▶ _Task brief_
When you reach the line with "Validação de" in the data below, begin printing lines exactly, and stop once the line with "h, tak hanya memberikan keuntungan" has been printed.

▶ _Provided data_
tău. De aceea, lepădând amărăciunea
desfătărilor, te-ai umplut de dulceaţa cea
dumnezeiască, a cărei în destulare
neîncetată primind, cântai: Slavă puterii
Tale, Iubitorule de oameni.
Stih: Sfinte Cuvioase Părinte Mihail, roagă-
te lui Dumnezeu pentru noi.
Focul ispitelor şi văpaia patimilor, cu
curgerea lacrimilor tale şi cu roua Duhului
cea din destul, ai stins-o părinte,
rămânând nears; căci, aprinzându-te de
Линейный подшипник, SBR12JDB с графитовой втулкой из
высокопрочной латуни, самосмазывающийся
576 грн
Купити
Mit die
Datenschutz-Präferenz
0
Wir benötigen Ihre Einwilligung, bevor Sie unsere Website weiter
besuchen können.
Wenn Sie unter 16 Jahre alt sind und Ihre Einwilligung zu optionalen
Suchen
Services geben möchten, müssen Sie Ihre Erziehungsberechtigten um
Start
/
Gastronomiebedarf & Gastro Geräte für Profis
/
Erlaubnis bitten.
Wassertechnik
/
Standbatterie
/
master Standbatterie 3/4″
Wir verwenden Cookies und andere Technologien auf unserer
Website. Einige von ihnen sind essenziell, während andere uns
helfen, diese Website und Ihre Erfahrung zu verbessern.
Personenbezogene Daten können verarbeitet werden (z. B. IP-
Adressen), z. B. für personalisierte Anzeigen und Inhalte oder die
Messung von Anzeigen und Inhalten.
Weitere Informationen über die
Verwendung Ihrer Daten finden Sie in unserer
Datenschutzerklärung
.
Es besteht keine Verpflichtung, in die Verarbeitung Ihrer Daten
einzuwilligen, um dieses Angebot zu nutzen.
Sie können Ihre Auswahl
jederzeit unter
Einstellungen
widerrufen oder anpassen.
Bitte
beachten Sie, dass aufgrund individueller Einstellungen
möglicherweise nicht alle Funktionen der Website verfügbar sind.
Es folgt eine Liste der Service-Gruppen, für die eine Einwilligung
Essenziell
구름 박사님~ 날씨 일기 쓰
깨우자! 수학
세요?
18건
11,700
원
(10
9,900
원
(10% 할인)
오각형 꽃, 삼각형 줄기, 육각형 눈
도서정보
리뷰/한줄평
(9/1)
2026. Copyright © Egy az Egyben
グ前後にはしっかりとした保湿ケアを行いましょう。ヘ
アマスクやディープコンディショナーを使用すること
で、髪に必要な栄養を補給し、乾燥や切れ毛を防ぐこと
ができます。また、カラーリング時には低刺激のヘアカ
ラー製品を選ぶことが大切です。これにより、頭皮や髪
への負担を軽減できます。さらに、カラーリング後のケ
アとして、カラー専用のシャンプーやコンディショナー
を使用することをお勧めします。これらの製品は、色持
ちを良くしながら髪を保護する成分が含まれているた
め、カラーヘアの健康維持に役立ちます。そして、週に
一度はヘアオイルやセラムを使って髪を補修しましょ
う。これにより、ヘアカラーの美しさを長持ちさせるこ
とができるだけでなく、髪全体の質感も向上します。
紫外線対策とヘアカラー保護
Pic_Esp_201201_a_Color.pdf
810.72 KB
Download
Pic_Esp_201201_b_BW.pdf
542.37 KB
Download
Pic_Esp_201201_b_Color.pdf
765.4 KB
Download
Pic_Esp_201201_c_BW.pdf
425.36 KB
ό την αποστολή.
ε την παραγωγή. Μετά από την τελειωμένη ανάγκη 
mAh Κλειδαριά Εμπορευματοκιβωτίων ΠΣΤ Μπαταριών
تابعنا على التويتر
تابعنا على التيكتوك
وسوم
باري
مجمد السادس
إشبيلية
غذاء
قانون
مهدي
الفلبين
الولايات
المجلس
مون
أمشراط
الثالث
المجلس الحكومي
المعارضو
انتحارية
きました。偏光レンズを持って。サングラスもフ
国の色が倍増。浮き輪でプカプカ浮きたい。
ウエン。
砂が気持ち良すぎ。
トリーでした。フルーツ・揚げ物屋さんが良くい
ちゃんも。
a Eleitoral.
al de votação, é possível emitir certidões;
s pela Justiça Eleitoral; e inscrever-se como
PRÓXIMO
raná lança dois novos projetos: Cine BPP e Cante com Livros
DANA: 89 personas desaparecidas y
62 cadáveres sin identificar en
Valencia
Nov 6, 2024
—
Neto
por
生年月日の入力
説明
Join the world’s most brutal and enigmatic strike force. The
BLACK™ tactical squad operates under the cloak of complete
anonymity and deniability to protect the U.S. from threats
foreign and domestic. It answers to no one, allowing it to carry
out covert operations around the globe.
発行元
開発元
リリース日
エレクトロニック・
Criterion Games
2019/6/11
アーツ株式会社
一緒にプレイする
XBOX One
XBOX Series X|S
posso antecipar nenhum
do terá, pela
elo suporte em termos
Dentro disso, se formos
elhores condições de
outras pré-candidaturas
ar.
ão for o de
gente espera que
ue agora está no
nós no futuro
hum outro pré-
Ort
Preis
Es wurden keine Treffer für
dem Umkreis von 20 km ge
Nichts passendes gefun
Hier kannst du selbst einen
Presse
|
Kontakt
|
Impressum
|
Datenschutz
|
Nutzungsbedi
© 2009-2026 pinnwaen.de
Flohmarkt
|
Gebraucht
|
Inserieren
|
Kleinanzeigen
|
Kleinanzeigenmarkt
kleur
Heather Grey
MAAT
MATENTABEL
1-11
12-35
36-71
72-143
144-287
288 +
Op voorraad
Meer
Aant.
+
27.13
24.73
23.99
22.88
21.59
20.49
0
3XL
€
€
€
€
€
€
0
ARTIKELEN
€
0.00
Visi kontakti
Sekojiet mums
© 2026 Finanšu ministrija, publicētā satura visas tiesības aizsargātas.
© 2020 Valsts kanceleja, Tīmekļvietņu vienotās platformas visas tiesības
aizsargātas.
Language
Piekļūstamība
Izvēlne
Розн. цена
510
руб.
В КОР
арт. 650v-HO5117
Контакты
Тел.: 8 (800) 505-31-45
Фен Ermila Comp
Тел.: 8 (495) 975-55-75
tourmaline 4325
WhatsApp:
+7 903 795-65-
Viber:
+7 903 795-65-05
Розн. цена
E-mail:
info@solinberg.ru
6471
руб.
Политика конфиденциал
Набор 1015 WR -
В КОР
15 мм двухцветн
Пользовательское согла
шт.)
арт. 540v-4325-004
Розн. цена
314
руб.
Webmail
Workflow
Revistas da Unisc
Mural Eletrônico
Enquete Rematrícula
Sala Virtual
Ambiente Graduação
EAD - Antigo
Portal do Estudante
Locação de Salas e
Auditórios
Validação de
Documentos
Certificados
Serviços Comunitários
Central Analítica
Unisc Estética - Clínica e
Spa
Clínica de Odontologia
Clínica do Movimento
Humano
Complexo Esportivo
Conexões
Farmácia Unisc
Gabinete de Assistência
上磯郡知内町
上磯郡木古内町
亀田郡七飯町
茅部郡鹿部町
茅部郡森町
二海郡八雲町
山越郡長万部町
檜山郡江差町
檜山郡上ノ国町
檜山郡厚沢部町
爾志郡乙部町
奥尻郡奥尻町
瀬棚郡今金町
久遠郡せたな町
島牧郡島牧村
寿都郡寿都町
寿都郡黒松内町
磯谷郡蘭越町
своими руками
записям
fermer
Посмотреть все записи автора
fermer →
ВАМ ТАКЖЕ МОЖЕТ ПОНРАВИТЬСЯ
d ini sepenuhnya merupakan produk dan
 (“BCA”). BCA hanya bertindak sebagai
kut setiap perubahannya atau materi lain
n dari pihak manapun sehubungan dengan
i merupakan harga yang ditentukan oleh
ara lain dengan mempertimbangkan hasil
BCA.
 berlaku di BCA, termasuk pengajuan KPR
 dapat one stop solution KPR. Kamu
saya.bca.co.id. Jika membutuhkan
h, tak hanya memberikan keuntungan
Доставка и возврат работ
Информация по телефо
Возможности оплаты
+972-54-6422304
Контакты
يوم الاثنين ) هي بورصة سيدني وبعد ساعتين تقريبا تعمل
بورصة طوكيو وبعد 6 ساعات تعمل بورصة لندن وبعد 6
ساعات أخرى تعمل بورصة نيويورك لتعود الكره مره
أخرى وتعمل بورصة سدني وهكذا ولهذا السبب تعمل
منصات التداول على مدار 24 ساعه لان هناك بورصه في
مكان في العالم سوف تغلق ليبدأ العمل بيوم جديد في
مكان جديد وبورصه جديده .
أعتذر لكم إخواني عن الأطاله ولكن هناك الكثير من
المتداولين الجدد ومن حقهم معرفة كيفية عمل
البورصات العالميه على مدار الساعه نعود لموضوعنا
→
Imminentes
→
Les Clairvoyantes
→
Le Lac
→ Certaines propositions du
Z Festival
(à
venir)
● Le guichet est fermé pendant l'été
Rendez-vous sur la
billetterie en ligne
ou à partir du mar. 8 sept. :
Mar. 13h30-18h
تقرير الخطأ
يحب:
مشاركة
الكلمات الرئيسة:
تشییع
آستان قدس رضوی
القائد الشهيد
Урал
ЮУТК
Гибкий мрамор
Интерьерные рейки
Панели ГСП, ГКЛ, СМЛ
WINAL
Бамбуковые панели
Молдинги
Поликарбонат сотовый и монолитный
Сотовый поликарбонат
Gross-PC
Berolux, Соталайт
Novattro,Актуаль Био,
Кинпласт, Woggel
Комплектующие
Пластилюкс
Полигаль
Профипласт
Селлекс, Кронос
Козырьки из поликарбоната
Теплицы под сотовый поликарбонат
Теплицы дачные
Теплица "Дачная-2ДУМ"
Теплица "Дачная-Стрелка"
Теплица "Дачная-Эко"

▶ _Result for this exercise_
Validação de
Documentos
Certificados
Serviços Comunitários
Central Analítica
Unisc Estética - Clínica e
Spa
Clínica de Odontologia
Clínica do Movimento
Humano
Complexo Esportivo
Conexões
Farmácia Unisc
Gabinete de Assistência
上磯郡知内町
上磯郡木古内町
亀田郡七飯町
茅部郡鹿部町
茅部郡森町
二海郡八雲町
山越郡長万部町
檜山郡江差町
檜山郡上ノ国町
檜山郡厚沢部町
爾志郡乙部町
奥尻郡奥尻町
瀬棚郡今金町
久遠郡せたな町
島牧郡島牧村
寿都郡寿都町
寿都郡黒松内町
磯谷郡蘭越町
своими руками
записям
fermer
Посмотреть все записи автора
fermer →
ВАМ ТАКЖЕ МОЖЕТ ПОНРАВИТЬСЯ
d ini sepenuhnya merupakan produk dan
 (“BCA”). BCA hanya bertindak sebagai
kut setiap perubahannya atau materi lain
n dari pihak manapun sehubungan dengan
i merupakan harga yang ditentukan oleh
ara lain dengan mempertimbangkan hasil
BCA.
 berlaku di BCA, termasuk pengajuan KPR
 dapat one stop solution KPR. Kamu
saya.bca.co.id. Jika membutuhkan
h, tak hanya memberikan keuntungan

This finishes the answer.